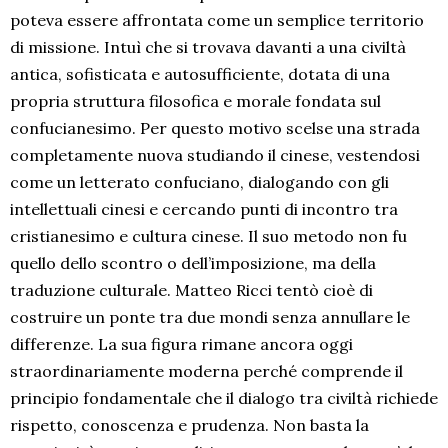
poteva essere affrontata come un semplice territorio
di missione. Intuì che si trovava davanti a una civiltà
antica, sofisticata e autosufficiente, dotata di una
propria struttura filosofica e morale fondata sul
confucianesimo. Per questo motivo scelse una strada
completamente nuova studiando il cinese, vestendosi
come un letterato confuciano, dialogando con gli
intellettuali cinesi e cercando punti di incontro tra
cristianesimo e cultura cinese. Il suo metodo non fu
quello dello scontro o dell’imposizione, ma della
traduzione culturale. Matteo Ricci tentò cioè di
costruire un ponte tra due mondi senza annullare le
differenze. La sua figura rimane ancora oggi
straordinariamente moderna perché comprende il
principio fondamentale che il dialogo tra civiltà richiede
rispetto, conoscenza e prudenza. Non basta la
————
WHAT THIS TASK INVOLVES » Everything from the line containing "completamente nuova studiando" to the final line of the entries above should be output exactly, and nothing more.

ANSWER »
completamente nuova studiando il cinese, vestendosi
come un letterato confuciano, dialogando con gli
intellettuali cinesi e cercando punti di incontro tra
cristianesimo e cultura cinese. Il suo metodo non fu
quello dello scontro o dell’imposizione, ma della
traduzione culturale. Matteo Ricci tentò cioè di
costruire un ponte tra due mondi senza annullare le
differenze. La sua figura rimane ancora oggi
straordinariamente moderna perché comprende il
principio fondamentale che il dialogo tra civiltà richiede
rispetto, conoscenza e prudenza. Non basta la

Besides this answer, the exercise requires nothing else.